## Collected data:
┄┄┄┄┄┄┄┄┄┄┄┄┄┄┄┄┄┄┄┄
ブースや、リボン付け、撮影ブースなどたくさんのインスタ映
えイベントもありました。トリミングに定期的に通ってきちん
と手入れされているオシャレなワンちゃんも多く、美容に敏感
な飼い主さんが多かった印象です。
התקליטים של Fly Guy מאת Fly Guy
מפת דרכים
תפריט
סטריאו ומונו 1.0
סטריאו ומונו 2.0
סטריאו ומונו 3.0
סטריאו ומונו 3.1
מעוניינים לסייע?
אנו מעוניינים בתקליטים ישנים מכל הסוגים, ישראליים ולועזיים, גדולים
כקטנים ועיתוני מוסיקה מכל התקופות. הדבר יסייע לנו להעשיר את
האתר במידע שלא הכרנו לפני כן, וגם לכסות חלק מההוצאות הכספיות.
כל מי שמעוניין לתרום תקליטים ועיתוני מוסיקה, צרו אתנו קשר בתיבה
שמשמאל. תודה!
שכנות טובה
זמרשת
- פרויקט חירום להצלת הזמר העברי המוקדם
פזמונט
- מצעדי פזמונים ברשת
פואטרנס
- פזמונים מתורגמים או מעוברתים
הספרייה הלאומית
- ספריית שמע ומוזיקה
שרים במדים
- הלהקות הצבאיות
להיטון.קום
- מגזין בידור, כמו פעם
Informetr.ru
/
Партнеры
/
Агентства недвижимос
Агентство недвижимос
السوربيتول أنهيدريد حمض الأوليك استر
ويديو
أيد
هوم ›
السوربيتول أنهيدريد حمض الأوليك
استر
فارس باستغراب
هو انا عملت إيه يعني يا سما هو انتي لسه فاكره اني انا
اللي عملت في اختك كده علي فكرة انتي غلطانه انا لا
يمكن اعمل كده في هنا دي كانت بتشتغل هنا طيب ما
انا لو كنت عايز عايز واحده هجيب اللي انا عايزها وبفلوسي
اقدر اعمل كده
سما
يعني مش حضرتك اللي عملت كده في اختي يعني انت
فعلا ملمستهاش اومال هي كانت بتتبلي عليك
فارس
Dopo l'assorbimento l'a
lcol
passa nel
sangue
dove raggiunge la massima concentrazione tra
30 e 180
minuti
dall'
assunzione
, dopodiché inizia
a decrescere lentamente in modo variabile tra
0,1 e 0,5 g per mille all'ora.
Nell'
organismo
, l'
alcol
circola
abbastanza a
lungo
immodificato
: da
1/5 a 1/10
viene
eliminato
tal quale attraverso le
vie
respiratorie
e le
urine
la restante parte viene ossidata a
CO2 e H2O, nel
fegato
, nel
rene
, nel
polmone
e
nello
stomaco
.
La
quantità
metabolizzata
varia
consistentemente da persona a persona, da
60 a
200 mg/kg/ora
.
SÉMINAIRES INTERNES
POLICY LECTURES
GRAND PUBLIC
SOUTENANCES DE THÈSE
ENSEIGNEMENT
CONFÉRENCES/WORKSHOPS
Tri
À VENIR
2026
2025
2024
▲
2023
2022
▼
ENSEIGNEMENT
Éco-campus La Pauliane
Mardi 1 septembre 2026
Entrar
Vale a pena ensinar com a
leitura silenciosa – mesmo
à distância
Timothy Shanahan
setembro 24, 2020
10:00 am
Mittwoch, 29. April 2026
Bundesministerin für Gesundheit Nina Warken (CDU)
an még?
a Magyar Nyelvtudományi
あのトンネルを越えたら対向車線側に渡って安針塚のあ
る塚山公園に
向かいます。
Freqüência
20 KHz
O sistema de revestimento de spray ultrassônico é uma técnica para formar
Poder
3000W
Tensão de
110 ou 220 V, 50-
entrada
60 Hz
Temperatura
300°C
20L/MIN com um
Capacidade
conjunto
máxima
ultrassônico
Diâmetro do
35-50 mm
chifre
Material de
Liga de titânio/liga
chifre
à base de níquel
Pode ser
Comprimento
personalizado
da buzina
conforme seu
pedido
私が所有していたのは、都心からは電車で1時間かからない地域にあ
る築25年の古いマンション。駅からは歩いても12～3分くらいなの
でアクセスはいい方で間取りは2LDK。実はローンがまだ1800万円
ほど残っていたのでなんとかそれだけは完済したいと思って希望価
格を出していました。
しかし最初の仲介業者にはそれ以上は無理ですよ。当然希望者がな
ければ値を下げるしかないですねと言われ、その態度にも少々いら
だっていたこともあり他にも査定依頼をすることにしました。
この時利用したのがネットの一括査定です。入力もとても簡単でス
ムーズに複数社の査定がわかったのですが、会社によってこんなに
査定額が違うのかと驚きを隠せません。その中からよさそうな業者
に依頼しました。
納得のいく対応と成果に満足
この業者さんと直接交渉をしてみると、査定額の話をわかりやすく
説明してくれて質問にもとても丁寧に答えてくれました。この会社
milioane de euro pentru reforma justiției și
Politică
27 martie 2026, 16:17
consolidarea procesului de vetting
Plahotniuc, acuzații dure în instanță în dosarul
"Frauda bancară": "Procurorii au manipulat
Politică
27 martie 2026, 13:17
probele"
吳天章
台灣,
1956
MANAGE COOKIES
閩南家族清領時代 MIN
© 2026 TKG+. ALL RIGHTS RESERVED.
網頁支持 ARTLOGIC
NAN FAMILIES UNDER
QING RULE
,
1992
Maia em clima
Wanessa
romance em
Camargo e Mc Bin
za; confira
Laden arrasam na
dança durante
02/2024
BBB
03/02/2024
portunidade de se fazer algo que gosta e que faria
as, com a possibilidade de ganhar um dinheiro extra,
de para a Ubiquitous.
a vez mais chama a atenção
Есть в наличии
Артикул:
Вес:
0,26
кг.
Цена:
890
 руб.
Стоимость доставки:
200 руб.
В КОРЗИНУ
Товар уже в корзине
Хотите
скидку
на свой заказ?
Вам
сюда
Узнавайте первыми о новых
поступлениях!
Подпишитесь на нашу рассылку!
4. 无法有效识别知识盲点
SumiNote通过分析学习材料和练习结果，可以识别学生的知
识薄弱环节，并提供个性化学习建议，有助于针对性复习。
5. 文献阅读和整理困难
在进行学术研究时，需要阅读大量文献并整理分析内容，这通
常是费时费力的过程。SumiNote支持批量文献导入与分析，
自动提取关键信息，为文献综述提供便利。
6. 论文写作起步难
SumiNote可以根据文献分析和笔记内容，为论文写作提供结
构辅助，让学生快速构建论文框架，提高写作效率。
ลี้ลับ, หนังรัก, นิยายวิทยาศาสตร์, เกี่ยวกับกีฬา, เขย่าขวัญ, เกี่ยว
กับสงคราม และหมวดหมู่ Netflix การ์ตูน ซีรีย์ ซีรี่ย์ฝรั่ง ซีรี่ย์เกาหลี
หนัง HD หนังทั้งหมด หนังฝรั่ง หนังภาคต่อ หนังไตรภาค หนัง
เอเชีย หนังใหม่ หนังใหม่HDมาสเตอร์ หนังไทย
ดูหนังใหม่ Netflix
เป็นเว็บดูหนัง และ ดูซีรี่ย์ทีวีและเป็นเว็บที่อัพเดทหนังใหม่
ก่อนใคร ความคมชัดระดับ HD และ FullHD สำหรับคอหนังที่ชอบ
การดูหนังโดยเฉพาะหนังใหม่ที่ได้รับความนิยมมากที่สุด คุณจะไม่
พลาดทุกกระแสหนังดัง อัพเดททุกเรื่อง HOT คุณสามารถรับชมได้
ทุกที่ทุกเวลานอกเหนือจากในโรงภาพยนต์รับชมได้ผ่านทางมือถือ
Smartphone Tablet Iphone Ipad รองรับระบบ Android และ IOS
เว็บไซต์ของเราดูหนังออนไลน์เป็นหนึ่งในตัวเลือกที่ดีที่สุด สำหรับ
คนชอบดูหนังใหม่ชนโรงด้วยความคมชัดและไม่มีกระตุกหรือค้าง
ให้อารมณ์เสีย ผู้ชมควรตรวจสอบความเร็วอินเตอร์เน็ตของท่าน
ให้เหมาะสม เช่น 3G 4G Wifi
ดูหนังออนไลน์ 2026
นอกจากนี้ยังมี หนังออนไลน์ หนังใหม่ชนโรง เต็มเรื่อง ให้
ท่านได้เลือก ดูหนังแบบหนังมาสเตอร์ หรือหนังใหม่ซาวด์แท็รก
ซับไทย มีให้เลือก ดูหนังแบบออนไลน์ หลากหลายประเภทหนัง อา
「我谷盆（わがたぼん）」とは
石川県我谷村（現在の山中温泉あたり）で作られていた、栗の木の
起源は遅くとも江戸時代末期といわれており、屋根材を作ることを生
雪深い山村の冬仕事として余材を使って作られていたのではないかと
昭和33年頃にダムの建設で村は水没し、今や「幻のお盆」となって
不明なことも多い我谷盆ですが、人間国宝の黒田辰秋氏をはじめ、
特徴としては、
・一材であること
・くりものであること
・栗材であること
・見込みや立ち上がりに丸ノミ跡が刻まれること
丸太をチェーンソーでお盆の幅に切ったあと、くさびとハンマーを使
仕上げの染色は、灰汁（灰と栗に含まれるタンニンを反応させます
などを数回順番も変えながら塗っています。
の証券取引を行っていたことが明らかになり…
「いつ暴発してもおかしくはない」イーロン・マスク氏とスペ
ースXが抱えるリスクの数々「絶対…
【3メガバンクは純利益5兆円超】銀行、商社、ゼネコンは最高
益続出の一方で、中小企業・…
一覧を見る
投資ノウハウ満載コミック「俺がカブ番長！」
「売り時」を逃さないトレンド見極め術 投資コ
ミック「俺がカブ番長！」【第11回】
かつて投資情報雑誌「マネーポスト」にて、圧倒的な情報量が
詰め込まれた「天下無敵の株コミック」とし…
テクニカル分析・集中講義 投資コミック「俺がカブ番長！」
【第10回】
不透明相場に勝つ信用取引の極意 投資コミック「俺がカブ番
┄┄┄┄┄┄┄┄┄┄┄┄┄┄┄┄┄┄┄┄
## GOAL OF THE EXERCISE:
Gather all lines from the records above in which "para" appears.

## OUTPUT FOR THIS EXERCISE:
O sistema de revestimento de spray ultrassônico é uma técnica para formar
de para a Ubiquitous.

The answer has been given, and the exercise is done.